New Year’s Day [1]. A time to make commitments for self-improvement and then break them [2] a week later. I have one I’m going to keep.
My resolution is to speak and write concisely and correctly. While filler [3] and disfluencies [4] are excusable in speech, in print they are intolerable. Rewriting is writing [5], so the standards are higher because you can polish your work easily. “Kinda,” “sort of,” “like,” “more than,” and “less than” have no place in writing. If I ever use “in all circumstances that I know of,” yell at me to replace it with “always.” More examples:
• Don’t say “America has over 300 million people,” say “America has 300 million people.” We know what you mean.
• Use “always” and “never.” English is a language for humans, not computers—treat it as such.

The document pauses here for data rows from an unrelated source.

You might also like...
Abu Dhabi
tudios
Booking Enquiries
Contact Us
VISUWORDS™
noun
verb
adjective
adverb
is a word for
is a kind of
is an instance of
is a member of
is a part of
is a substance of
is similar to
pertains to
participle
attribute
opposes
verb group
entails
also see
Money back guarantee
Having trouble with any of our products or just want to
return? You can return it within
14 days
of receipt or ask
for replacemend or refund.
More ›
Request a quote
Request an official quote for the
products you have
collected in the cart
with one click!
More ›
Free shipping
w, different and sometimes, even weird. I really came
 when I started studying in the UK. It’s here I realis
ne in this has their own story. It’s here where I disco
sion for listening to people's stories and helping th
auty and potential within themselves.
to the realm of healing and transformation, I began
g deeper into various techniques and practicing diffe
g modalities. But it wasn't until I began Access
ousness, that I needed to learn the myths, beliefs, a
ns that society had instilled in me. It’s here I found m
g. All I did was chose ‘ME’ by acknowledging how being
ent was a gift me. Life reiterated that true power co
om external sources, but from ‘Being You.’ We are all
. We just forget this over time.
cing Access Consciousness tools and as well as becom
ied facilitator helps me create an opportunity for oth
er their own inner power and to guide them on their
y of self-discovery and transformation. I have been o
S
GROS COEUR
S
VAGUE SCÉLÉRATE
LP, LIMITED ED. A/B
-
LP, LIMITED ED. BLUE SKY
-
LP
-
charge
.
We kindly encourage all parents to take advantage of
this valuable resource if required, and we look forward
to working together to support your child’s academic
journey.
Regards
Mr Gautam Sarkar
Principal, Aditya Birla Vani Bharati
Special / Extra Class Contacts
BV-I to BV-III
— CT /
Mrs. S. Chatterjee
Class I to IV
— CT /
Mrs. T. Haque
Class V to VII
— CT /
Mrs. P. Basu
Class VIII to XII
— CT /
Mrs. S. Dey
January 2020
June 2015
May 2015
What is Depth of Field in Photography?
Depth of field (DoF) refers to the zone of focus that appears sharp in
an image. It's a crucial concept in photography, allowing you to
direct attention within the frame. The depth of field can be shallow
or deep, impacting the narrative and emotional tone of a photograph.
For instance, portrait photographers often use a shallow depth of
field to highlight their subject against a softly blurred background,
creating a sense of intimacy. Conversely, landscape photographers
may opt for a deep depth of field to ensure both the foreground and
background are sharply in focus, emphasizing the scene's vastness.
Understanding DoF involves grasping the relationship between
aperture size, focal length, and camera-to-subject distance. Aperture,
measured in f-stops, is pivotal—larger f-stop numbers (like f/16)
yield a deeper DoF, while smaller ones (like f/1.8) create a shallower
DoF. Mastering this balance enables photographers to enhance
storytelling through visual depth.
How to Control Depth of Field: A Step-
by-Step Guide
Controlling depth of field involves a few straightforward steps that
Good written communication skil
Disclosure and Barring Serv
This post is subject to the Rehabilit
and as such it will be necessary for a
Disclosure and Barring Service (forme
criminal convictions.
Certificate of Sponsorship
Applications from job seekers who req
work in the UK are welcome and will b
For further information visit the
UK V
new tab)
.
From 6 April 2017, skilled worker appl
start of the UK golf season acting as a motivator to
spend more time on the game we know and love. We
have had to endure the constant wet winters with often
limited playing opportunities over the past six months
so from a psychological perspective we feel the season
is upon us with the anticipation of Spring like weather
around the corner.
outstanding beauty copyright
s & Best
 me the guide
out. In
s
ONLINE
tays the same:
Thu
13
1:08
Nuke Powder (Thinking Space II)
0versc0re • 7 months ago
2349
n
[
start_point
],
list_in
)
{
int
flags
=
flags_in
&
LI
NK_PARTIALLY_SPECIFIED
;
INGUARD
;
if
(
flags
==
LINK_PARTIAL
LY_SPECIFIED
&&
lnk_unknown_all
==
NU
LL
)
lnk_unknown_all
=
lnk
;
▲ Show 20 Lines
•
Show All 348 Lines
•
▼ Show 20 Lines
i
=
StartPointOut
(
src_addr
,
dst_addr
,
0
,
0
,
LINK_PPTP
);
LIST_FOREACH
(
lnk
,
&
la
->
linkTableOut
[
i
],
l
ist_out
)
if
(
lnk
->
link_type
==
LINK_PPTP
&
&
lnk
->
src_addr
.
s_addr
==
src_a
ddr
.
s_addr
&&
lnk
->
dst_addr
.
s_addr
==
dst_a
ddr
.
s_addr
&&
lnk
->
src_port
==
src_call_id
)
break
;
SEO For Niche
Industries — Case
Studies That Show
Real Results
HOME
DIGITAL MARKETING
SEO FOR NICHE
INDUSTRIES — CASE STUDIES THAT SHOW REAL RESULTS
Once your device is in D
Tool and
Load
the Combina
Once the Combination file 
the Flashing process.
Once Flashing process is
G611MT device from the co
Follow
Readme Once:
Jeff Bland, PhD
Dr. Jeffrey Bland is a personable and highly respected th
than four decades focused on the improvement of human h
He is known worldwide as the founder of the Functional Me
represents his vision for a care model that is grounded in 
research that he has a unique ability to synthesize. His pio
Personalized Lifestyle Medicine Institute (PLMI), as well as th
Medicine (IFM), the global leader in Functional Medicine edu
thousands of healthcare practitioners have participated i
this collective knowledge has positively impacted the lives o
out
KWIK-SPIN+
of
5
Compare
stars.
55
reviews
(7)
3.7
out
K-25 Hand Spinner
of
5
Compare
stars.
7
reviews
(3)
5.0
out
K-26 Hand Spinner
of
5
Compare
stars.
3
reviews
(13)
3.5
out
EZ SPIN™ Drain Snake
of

If you are wrong, plenty of people would love to correct you.
• We have plenty of words already; don’t make new ones up. “Servers” are waiters and waitresses. A “chair” is a chairman or chairwoman. Unless you are referring to a woman or women specifically, he, waiter, and chairman will do just fine. Don’t use they [6] in place of he; it’s imprecise and dehumanizing. Gender inclusivity is a crock [7].
• Don’t use “special” to describe the retarded. It takes away from people who really are special [8].
• All our jungles have disappeared and been replaced with rainforests, while all our swamps have become wetlands. How did this happen?
• People are not sewers! Have a little respect for our tailors and seamstresses.
A lot of the Newspeak [9] doesn’t even make sense. What is a “flight attendant” anyway? I know what a steward [10] is (female: stewardesses), but isn’t a flight attendant anyone who has ever been on (attended [11]) a plane?
English is losing its humanity. Don’t let them steal our language.